"The invitation said 'don't dress for dinner.'" |
In New Mexico, Rusk and the Marshal show up to arrest everyone, and given the logistical problems they accept an invitation to dinner. Talbot harps on the importance of hospitality while Malcolm tries to urge him to reconcile with his son. Talbot insists that Ethan say grace, which he does with a Satanic perversion of the Lord's Prayer. The the Marshal promises a reckoning for his dead men, so Talbot shoots him, and the whole meal really goes downhills from there. Rusk dismisses Talbot's assumption of the upper hand and sure enough, Ethan lets Hecate off the chain and a massacre ensues. Talbot flees as his men are cut down. Rusk takes a bullet, as does Hecate, before Kaetenay shows to finish the last of the guards in the dining room. Hecate dies, the jury is out on Rusk, and the others storm the chapel where Talbot is making his last stand. In the final reckoning, Ethan is unable to pull the trigger on his own father, so Malcolm does it for him.
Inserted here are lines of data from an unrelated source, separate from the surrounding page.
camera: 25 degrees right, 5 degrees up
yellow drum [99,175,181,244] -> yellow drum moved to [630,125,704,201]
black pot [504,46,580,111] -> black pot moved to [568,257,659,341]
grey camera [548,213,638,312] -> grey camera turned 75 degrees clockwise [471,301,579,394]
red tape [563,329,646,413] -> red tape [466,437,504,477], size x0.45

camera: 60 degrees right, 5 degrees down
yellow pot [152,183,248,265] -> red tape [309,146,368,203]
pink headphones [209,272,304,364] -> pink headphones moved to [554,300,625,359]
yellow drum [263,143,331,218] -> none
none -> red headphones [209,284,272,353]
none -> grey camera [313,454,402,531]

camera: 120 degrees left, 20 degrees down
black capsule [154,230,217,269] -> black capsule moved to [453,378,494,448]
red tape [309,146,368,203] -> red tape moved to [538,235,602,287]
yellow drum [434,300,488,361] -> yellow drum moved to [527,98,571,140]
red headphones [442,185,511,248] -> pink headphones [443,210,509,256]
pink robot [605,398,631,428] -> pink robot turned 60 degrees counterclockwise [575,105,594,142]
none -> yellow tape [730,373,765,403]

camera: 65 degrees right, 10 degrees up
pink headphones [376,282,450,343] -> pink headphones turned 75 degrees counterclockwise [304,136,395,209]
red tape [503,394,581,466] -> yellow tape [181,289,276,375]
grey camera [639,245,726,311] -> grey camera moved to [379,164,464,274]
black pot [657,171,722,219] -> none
Back in London, Hyde and Frankenstein recap their plan, while John Clare tries to connect with his sick son and jst ends up terrifying him. Lily and Dorian begin running a series of seminars on the efficient murder of men, with Justine getting way too into it for Dorian's taste. The human hairless cat is also clearly not pleased that Justine, by reminding Lily of all that she was and has lost, is threatening his place in his partner's affections.
"Do make me cut a bitch!" |
The series has done a bit of a reversal on Lily, hand in hand with revising poor, heartsick Victor into a toxic quagmire of misogyny. At the end of last series she was pretty much 'immortals rule, mortals drool,' but the recruitment of her army of the oppressed seems to have ignited a more idealistic fire in her, now in increasing contrast to Justine's 'kill 'em all and let God sort them out' approach to the Y-chromosome.
"I'm starting to get the feeling that my life might be better without men." |
From the beginning, Penny Dreadful felt like a show that wanted to be transgressive, but was actually a bit of tame sensationalism. With Season 3 it is finally starting to flex some muscles on its female characters, bringing Lily back from would-be monstrous overlord to immortal militant suffragette, and surrounding Vanessa with strong, female advisers to replace the ersatz family of male protectors who have abandoned her. As a result, this is easily the strongest season to date.